Why Sunlight and Fresh Air are Vital to Healthy Living and Wellbeing
Vitamin D levels are boosted by being outdoors — also if you have large windows
The Covid-19 pandemic has created many associated health concerns, one of them being a deficiency in Vitamin D — something people would get naturally if they spent more time outdoors.
Being outdoors can improve physical and mental health. Even being indoors but bathing in sunlight is a great start, for which you need large windows… more of that further down.
What exactly are the benefits of sunshine and fresh air on wellbeing? Let’s have a closer look…
Sunshine
- Research has found that spending just 30 minutes in the sun can provide you with a day’s recommended supply of vitamin D, absorbing it through the skin. Vitamin D helps reduce your risk of type 1 diabetes, multiple sclerosis and heart disease.
- Spending just 15 minutes soaked in daylight can help your body close down melatonin, which sends you to sleep.

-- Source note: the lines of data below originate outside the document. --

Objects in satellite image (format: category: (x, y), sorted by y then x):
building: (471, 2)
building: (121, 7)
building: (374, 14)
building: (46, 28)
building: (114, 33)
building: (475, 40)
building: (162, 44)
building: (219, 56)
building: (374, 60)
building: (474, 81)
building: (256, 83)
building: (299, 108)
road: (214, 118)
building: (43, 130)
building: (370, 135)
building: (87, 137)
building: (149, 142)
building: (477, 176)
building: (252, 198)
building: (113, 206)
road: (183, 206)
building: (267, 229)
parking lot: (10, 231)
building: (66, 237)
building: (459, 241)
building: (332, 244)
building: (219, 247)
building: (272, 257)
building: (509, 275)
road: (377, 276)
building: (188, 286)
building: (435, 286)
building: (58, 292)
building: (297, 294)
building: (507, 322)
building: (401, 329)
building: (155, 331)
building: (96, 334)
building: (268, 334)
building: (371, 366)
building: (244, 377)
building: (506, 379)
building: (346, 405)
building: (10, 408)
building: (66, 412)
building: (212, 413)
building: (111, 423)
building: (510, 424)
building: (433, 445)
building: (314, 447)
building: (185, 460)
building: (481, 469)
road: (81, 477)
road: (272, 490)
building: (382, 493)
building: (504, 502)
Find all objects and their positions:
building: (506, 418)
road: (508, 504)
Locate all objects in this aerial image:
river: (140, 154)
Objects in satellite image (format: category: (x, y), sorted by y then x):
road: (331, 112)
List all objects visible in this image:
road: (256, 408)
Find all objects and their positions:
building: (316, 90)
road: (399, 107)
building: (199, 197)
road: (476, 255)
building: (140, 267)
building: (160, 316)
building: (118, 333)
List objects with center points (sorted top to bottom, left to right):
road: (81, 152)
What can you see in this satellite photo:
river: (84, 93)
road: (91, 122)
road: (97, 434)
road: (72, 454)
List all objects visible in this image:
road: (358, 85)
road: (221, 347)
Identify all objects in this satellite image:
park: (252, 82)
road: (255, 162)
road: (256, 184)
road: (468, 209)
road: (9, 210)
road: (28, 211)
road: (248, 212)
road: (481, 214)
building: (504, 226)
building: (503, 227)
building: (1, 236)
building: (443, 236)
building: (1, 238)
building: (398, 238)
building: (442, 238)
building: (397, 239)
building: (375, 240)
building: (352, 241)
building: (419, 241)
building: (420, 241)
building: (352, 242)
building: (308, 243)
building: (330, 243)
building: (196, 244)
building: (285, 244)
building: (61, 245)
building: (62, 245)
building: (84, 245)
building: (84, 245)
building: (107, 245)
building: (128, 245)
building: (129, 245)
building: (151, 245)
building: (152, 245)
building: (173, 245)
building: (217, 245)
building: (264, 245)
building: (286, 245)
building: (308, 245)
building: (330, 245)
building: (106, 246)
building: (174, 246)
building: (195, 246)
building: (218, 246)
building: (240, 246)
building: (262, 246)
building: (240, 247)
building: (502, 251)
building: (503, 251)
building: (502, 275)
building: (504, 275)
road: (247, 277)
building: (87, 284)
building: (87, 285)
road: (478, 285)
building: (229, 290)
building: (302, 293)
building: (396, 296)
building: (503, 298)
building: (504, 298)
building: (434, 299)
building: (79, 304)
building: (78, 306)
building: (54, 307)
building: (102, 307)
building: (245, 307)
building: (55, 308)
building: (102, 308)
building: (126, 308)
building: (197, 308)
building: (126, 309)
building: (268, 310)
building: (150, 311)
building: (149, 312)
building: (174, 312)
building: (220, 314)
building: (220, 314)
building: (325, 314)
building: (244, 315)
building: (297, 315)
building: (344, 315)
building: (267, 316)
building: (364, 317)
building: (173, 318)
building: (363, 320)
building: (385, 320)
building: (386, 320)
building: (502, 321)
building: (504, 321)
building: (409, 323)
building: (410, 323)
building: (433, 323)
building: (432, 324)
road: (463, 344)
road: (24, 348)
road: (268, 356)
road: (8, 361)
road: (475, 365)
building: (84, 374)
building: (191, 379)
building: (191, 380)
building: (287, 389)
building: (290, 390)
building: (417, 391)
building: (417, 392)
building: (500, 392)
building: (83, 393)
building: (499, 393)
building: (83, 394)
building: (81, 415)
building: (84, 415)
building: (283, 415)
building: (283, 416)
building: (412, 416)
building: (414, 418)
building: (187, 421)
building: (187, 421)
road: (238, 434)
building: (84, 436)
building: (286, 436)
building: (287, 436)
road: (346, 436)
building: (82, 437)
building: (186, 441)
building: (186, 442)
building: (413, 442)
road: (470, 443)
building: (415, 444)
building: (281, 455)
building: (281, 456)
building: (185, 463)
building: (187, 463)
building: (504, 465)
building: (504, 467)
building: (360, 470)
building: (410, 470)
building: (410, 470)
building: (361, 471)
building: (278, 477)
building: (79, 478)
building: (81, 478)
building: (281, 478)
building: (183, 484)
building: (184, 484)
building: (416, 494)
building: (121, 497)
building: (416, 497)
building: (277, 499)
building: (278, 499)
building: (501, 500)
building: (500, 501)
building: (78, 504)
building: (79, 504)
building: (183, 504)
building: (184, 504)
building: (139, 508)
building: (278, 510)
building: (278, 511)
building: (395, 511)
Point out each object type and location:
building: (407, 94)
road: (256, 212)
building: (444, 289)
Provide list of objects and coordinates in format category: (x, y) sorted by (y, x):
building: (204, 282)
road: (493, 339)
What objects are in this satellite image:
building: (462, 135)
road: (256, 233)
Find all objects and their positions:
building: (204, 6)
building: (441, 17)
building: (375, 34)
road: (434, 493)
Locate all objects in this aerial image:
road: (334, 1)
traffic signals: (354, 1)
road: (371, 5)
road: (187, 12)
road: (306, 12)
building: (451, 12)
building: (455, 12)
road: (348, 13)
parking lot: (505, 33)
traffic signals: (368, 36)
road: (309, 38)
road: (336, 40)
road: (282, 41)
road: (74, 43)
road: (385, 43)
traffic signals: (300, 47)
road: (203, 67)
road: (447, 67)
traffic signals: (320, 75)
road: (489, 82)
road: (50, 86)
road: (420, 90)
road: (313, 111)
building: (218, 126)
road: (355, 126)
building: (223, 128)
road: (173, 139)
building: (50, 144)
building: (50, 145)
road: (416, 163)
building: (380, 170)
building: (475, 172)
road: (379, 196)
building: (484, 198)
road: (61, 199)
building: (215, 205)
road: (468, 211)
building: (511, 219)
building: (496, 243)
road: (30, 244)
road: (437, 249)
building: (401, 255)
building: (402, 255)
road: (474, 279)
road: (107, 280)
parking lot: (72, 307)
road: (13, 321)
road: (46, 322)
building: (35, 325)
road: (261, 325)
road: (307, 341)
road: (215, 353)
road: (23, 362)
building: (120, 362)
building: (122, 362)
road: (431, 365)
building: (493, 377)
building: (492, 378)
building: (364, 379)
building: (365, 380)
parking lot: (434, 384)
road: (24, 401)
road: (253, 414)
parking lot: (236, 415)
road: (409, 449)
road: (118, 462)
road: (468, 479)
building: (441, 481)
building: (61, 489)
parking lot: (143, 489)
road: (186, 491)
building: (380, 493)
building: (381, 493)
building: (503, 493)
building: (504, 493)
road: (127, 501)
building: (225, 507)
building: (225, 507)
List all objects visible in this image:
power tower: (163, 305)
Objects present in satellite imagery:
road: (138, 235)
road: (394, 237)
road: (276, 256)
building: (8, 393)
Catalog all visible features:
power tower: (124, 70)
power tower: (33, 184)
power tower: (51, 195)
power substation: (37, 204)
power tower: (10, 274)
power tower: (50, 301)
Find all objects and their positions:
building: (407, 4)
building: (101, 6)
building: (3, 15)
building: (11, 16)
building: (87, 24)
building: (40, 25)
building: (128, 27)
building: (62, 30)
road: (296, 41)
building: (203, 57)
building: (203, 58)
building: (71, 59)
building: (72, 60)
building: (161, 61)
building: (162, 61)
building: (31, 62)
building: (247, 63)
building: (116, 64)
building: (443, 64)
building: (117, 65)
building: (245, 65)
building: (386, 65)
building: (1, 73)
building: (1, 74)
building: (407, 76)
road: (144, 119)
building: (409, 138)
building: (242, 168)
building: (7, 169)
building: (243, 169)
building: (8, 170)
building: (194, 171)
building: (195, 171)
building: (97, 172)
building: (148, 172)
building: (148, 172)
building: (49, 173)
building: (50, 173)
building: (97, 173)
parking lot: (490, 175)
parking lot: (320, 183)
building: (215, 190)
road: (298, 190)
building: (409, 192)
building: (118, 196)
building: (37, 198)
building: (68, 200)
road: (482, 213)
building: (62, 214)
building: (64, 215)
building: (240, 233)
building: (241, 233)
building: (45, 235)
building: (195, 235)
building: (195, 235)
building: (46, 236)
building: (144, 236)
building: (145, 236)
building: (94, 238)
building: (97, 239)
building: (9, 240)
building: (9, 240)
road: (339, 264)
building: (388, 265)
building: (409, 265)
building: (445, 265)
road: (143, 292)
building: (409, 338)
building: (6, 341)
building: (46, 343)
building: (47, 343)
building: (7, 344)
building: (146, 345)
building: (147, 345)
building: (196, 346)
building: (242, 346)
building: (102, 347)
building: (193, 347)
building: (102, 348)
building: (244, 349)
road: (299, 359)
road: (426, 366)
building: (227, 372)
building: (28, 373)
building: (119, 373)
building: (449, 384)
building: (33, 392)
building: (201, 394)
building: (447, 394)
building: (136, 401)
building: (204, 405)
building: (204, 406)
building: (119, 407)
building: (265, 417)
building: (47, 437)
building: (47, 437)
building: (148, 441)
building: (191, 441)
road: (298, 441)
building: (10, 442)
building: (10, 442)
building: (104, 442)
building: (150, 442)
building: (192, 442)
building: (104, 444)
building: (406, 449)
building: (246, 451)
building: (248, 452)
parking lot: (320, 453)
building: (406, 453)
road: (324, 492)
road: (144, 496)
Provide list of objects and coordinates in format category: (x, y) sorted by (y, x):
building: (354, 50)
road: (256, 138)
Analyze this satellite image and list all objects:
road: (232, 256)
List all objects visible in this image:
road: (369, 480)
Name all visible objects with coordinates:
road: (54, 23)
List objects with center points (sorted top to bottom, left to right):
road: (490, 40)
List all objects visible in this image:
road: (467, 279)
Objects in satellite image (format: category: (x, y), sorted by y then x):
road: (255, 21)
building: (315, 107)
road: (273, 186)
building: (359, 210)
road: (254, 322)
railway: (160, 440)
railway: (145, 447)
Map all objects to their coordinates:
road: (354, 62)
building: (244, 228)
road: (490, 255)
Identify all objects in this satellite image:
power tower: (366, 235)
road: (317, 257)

So sunlight helps your body develop a more stable sleep routine.
- Sunlight fights off depression because serotonin — our happy chemical — is more prevalent in our brain when the days are lighter and longer. When serotonin levels increase, so does our mood as endorphins are produced red blood cell production rises carrying oxygen through our body and to our brain..
- Sunlight has also been found to improve liver function and speed up metabolism, helping to prevent obesity.
- It has also been claimed that sunlight lowers blood cholesterol levels and possibly even slows down the signs of ageing.
Fresh air
- By inhaling fresh air it helps to clear your lungs. This means you can take deeper, longer breaths of air. And this increases the amount of oxygen in your body, giving greater energy and giving your mind greater clarity.
- Is crucial for your body’s metabolism and energy levels.
- Strengthens your immune system — because white cells need extra oxygen to help them beat off viruses.
- As the brain needs more than 20% of the body’s oxygen to function properly, fresh air undoubtedly Improves concentration.
- Like sunshine, fresh air boosts serotonin levels, so improves our mood.
- Helps to improve heart rate and blood pressure.
- Also helps to reduce sore muscles — the aches and cramp caused by lactic acid built up during exercise.
Scalesceugh Hall & Villas co-founder Anita Herdeiro is also an experienced general practice doctor. Scalesceugh has reinvented the retirement living model and the huge villa windows are imported from Denmark to provide that extra natural light.
Anita explains: “In Cumbria, we experience 30% less sunshine than people do in Mediterranean countries like Spain.
“It has been proved that mood and activity is significantly affected by light, which was one of the reasons our international group of architects created a lot of light in the villas — through positioning and sizes of the windows.
“Fortunately, our beautiful location also entices people outside into their own gardens, or into the gardens of Scalesceugh Hall — or to explore the region around us.”